═════ Given text ═════

We want to be able to build and include another .o file to be linked 
into vmlinux. That file contains symbols (pfe_stub_text, et al) used by 
vmlinux.o

> 
> > the total number of functions that can be traced. This is then used to
> > generate a .S file reserving the appropriate amount of space for use as
> > ftrace stubs, which is built and linked into vmlinux.
> 
> An example instruction listing for the "after" case would be nice too.

Sure.

> 
> Is this all ftrace stubs in the one place? And how do you deal with
> kernel size exceeding the limit, if so?

Yes, all at the end. Ftrace init fails on bootup if text size exceeds 
branch range. I should really be putting in a post-link script to detect 
and break the build in that case.

> 
> >
> > On bootup, the stub space is split into separate stubs per function and
> > populated with the proper instruction sequence. A pointer to the
> > associated stub is maintained in dyn_arch_ftrace.
> >
> > For modules, space for ftrace stubs is reserved from the generic module
> > stub space.
> >
> > This is restricted to and enabled by default only on 64-bit powerpc.
> 
> This is cool.
> 
> [...]
> 
> > --- a/arch/powerpc/Kconfig
> > +++ b/arch/powerpc/Kconfig
> > @@ -568,6 +568,11 @@ config ARCH_USING_PATCHABLE_FUNCTION_ENTRY
> >  	def_bool $(success,$(srctree)/arch/powerpc/tools/gcc-check-fpatchable-function-entry.sh $(CC) -mlittle-endian) if PPC64 && CPU_LITTLE_ENDIAN
> >  	def_bool $(success,$(srctree)/arch/powerpc/tools/gcc-check-fpatchable-function-entry.sh $(CC) -mbig-endian) if PPC64 && CPU_BIG_ENDIAN
> >  
> > +config FTRACE_PFE_OUT_OF_LINE
> > +	def_bool PPC64 && ARCH_USING_PATCHABLE_FUNCTION_ENTRY
> > +	depends on PPC64
> > +	select ARCH_WANTS_PRE_LINK_VMLINUX
> 
> This remains powerpc specific? Maybe add a PPC_ prefix to the config
> option?
> 
> Bikeshed - should PFE be expanded to be consistent with the ARCH_
> option?

I agree. PFE isn't immediately obvious. Now that I think about it, not 
sure it really matters that this uses -fpatchable-function-entry. I'll 
call this PPC_FTRACE_SEQUENCE_OUT_OF_LINE. Suggestions welcome :)

═════ Records provided ═════

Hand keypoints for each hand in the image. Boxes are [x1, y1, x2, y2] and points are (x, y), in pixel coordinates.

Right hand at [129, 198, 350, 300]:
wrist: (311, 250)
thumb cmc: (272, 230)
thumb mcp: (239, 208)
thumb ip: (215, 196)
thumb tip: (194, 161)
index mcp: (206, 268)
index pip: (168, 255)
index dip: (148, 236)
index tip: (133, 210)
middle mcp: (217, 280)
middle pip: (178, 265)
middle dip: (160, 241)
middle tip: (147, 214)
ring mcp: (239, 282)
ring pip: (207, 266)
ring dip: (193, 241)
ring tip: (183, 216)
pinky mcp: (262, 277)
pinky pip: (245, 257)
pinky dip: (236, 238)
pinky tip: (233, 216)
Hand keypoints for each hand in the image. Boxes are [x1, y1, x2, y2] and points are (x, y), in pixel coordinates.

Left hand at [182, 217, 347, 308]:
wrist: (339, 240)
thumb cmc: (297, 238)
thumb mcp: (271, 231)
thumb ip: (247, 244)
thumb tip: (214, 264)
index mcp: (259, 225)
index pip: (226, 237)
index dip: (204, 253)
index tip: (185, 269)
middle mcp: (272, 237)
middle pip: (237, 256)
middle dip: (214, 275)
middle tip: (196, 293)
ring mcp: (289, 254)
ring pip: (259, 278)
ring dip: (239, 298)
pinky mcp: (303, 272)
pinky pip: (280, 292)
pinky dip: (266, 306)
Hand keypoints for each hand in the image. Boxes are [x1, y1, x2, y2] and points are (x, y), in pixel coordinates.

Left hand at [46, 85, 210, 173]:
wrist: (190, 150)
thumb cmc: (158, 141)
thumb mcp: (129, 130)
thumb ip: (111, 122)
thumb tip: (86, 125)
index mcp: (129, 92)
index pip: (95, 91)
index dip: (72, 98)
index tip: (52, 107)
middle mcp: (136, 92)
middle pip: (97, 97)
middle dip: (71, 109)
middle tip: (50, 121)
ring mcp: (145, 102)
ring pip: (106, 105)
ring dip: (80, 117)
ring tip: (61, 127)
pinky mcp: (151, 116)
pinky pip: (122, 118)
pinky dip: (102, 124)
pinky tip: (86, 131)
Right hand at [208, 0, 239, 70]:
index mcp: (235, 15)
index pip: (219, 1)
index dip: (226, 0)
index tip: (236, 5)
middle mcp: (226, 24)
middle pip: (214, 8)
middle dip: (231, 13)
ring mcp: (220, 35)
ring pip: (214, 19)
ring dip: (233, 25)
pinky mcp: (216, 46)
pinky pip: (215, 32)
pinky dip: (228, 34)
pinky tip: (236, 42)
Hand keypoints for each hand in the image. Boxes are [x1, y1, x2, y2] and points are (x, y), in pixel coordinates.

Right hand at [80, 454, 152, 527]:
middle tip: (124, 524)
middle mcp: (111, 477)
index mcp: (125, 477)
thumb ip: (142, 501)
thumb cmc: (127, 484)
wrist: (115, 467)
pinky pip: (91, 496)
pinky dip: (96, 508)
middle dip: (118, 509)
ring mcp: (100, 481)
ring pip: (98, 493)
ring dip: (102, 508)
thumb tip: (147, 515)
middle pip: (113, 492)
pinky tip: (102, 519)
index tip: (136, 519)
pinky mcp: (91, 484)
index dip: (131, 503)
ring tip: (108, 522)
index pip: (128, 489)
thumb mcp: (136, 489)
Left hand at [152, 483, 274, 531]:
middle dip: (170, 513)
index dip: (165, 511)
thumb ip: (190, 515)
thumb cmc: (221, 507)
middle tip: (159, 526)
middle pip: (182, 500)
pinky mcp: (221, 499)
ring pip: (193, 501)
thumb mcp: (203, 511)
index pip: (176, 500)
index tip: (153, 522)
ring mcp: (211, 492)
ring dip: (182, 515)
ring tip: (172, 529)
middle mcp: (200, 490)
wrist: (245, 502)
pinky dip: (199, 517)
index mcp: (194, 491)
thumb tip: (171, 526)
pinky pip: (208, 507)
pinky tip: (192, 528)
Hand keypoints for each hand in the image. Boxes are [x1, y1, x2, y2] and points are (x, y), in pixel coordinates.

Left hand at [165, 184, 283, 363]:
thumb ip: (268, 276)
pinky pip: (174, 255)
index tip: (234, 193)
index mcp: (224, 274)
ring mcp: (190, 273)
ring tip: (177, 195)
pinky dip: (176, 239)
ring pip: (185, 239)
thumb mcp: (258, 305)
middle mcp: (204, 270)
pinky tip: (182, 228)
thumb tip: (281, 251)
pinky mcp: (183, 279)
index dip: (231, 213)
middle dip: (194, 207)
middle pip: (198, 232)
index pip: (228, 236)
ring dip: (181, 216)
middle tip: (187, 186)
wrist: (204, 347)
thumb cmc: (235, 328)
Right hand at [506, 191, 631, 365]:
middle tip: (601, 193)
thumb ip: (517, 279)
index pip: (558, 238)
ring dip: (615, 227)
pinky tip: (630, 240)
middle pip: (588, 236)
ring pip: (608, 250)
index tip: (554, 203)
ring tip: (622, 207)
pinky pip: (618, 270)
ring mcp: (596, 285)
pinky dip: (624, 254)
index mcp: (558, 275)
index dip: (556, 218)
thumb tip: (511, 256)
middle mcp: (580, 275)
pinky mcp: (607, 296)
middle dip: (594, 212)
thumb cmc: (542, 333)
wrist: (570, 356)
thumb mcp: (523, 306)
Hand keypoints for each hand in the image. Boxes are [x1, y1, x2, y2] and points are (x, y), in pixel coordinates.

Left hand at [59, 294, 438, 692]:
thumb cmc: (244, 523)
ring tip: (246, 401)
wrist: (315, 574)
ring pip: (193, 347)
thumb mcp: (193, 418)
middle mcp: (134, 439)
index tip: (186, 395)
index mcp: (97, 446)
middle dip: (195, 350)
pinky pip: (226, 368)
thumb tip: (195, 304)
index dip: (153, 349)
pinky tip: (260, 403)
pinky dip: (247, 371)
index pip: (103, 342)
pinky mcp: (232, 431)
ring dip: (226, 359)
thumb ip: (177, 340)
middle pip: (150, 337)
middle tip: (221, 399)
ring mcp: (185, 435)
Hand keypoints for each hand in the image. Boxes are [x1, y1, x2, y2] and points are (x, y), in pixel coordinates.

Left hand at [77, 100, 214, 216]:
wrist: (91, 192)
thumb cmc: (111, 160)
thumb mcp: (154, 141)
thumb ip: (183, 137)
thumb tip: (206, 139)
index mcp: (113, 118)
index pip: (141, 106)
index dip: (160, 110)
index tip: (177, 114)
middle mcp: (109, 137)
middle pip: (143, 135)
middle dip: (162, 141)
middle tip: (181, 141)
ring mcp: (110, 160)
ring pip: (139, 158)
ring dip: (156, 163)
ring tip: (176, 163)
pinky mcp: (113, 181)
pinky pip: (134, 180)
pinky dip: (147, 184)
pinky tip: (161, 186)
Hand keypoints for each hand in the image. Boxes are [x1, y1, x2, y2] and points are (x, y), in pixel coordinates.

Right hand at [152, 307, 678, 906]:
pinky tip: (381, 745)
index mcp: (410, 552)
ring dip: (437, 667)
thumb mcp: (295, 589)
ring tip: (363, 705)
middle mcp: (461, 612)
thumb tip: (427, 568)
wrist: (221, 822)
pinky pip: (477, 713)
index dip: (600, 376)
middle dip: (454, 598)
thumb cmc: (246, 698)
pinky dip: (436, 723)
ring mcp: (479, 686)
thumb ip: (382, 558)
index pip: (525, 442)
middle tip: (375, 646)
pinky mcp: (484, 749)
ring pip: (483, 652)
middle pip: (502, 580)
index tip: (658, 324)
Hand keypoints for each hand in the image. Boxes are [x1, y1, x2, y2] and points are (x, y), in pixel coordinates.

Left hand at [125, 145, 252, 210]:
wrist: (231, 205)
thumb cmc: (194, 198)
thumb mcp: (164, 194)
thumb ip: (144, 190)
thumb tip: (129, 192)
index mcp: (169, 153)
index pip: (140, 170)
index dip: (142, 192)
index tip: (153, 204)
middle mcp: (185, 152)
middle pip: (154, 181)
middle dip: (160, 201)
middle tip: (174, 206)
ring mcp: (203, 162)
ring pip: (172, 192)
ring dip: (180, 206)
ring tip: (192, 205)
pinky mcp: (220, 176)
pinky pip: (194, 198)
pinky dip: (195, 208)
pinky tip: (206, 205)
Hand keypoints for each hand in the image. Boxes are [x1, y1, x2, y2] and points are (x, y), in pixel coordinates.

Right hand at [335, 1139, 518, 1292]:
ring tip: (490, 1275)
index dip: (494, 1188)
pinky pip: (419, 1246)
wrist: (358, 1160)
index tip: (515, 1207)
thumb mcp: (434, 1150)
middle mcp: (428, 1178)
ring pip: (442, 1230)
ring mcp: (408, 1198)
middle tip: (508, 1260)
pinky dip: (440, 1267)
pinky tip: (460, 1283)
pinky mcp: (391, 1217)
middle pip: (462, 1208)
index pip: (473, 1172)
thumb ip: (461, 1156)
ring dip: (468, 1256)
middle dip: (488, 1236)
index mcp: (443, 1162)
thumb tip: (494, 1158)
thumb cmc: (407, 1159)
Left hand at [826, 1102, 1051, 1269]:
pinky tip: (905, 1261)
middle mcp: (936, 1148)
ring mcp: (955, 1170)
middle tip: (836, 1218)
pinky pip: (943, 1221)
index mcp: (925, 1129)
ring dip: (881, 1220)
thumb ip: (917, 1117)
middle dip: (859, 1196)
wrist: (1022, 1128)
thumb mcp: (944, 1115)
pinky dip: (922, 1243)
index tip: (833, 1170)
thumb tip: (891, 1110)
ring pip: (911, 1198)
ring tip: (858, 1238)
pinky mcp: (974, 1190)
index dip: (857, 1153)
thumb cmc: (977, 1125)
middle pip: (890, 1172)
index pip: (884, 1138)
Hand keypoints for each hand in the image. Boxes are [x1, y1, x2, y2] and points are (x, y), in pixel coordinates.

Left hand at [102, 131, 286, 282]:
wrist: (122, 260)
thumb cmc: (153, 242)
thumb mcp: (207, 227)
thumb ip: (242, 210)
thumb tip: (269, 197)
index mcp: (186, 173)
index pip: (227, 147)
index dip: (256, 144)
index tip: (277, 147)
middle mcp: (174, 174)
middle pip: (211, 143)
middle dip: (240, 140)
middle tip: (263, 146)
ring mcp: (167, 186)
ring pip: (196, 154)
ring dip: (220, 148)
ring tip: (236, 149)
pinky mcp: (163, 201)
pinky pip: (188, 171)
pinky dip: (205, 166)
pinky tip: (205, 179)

═════

• Exercise set
• A. According to the ftrace stub discussion, what happens on bootup when kernel text size exceeds branch range?
• B. Write the next part of the ftrace stub discussion, picking up after its final line.

• Task-by-task outputs
• A. Ftrace init fails on bootup.

• B.
> 
> [...]
> 
> > diff --git a/arch/powerpc/include/asm/ftrace.h b/arch/powerpc/include/asm/ftrace.h
> > index 201f9d15430a..9da1da0f87b4 100644
> > --- a/arch/powerpc/include/asm/ftrace.h
> > +++ b/arch/powerpc/include/asm/ftrace.h
> > @@ -26,6 +26,9 @@ unsigned long prepare_ftrace_return(unsigned long parent, unsigned long ip,
> >  struct module;
> >  struct dyn_ftrace;
> >  struct dyn_arch_ftrace {
> > +#ifdef CONFIG_FTRACE_PFE_OUT_OF_LINE
> > +	unsigned long pfe_stub;
> > +#endif
> >  };
> 
> Ah, we put something else in here. This is the offset to the
> stub? Maybe call it pfe_stub_offset?

Ack.

> 
> [...]
> 
> > diff --git a/arch/powerpc/kernel/trace/ftrace.c b/arch/powerpc/kernel/trace/ftrace.c
> > index 2cff37b5fd2c..9f3c10307331 100644
> > --- a/arch/powerpc/kernel/trace/ftrace.c
> > +++ b/arch/powerpc/kernel/trace/ftrace.c
> > @@ -37,7 +37,8 @@ unsigned long ftrace_call_adjust(unsigned long addr)
> >  	if (addr >= (unsigned long)__exittext_begin && addr < (unsigned long)__exittext_end)
> >  		return 0;
> >  
> > -	if (IS_ENABLED(CONFIG_ARCH_USING_PATCHABLE_FUNCTION_ENTRY))
> > +	if (IS_ENABLED(CONFIG_ARCH_USING_PATCHABLE_FUNCTION_ENTRY) &&
> > +	    !IS_ENABLED(CONFIG_FTRACE_PFE_OUT_OF_LINE))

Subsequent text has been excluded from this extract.